Court Opinion

ID: 9501876
Source: CourtListenerOpinion
Date Created: 2023-08-05 19:50:22.917993+00
Date Added: 2024-06-11T18:00:51.818014
License: Public Domain

SILVERMAN, Circuit Judge,
concurring in part and dissenting in part:
I agree with the majority that we lack jurisdiction over Petitioner’s due process claim and that we must dismiss that aspect of the petition for review. However, I respectfully disagree with the majority’s conclusion that the BIA, as a matter of law, erred in finding Petitioner had an alternative means to adjust her status, one of many factors relevant to the “exceptional and extremely unusual hardship” requirement for cancellation of removal. I would dismiss the petition for review in its entirety.
The Illegal Immigration Reform and Immigrant Responsibility Act of 1996 stripped this court of its jurisdiction to review these discretionary hardship determinations. In Romero-Torres v. Ashcroft, 327 F.3d 887 (9th Cir.2003), we held that the hardship requirement posed a “subjective question” and that “[bjecause the BIA ... is vested with the discretion to determine whether an alien has demonstrated the requisite hardship, we are without jurisdiction to review the BIA’s hardship determinations under IIRIRA.” Id. at 890-91. We reaffirmed this holding after the REAL ID Act of 2005 was passed. Martinez-Rosas v. Gonzales, 424 F.3d 926, 929-30 (9th Cir.2005). The majority relies on Gutierrez-Centeno v. I.N.S., 99 F.3d 1529, 1532 & n. 6 (9th Cir.1996), to argue that the BIA did not adequately assess the individual facts of this case in concluding an alternative means to adjust Petitioner’s status was available. But that case was significantly undercut, if not abrogated, by IIRIRA, and we have previously recognized as much in Falcon Carriche v. Ashcroft, 350 F.3d 845, 854 n. 9 (9th Cir.2003) (“The [petitioners] rely upon cases suggesting that the BIA must explain how it balanced the particular facts of each case in reaching its hardship determination. But *743these cases, which were decided before IIRIRA removed our jurisdiction to review discretionary determinations of the BIA, are not persuasive here.” (citations omitted)).

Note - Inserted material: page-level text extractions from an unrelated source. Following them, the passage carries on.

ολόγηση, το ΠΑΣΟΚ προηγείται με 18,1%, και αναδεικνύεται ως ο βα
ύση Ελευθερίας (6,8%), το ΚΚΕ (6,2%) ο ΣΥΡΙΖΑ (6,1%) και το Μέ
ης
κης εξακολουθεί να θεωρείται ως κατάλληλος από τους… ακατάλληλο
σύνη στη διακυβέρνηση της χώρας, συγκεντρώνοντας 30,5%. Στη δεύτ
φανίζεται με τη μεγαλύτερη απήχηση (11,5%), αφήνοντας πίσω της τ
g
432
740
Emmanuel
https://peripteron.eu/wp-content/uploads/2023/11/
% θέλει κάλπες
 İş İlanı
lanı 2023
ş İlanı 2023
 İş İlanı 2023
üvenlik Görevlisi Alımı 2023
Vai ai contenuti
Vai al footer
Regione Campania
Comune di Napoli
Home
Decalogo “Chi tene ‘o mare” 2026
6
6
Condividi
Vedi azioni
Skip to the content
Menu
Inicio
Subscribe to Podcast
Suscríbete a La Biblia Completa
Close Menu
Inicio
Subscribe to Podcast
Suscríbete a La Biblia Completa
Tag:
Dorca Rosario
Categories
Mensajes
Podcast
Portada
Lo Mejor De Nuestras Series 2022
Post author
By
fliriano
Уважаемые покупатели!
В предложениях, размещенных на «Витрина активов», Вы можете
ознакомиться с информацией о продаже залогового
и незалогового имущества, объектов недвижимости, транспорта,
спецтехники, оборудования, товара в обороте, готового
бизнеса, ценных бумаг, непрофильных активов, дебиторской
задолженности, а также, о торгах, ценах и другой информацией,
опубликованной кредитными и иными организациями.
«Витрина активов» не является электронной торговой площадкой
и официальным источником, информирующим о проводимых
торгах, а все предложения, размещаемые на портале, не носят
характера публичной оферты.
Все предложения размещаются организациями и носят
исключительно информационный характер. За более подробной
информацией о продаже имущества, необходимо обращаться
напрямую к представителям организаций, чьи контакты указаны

The majority takes issue with the IJ and BIA’s application of one of a host of factors that may be considered for cancellation of removal hardship findings: “the possibility of other means of adjusting status in the United States.” Matter of Monreal-Aguinaga, 23 I. & N. Dec. 56, 63 (BIA 2001) (emphasis added). The IJ noted that Petitioner’s husband had “filed a petition to immigrate her” and that it would be “some period of time before a visa [became] available.” And though the IJ acknowledged that removing Petitioner would impose a hardship on her and her family, he nevertheless concluded that the evidence simply did not rise to the level of an “exceptional and extremely unusual hardship.” The BIA expressly adopted this finding and the reasoning supporting it. In closing, the BIA merely reiterated what the IJ had noted — that her husband had filed a visa petition and that “the availability of an alternative means of lawfully immigrating to the United States undercuts a claim of exceptional and extremely unusual hardship stemming from an alien’s removal.” (Emphasis added).

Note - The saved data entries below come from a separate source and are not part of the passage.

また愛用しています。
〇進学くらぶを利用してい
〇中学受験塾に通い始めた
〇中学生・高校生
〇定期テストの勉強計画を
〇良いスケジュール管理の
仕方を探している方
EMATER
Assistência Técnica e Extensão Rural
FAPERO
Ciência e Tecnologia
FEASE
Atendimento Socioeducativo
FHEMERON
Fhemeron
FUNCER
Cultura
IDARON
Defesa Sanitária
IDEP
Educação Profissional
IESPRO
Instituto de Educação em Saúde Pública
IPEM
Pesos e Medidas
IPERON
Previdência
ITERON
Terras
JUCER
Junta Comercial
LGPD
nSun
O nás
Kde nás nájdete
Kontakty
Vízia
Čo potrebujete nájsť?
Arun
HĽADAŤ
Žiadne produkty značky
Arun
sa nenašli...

The majority characterizes the BIA’s statement as a “categorical rule” that alternative means to immigrate “necessarily” preclude a finding of exceptional and extremely unusual hardship. Aside from the fact that the BIA did not rely solely on the alternative means factor, the BIA adopted the IJ’s reasoned finding that immigrating by other means was “available” in this case. By contrast, in Gutierrez-Centeno, the BIA relied on petitioner’s representation that “she has a brother who is a lawful permanent resident, indicating the potential, at least, for eventually other means of adjusting her status.” 99 F.3d at 1532 (quotation marks omitted). Here, both the IJ and the BIA concluded that Petitioner had more than a merely theoretical possibility of adjusting her status, and we may not revisit that finding. Had Petitioner demonstrated that alternative relief was legally unavailable or effectively unavailable due to a backlog of applications or other severe delay, see Matter of Recinas, 23 I. & N. Dec. 467, 472 (BIA 2002), her claim might have prevailed before the IJ. The IJ clearly acknowledged that a visa would not issue instantaneously and that this would be a hardship for her children, but he ultimately found those facts did not meet the high statutory threshold. We may not mandate the consideration of certain facts or factors as part of this discretionary determination. See Mendez-Castro v. Mukasey, 552 F.3d 975, 980 (9th Cir.2009) (“[T]he IJ expressly cited and applied Monrealr-Aguinaga in rendering its decision, which is all our review requires.”).
Since we lack jurisdiction to second-guess the IJ and BIA’s determination that Petitioner has an alternative means to adjust her status, I would dismiss the petition for review in full for lack of jurisdiction.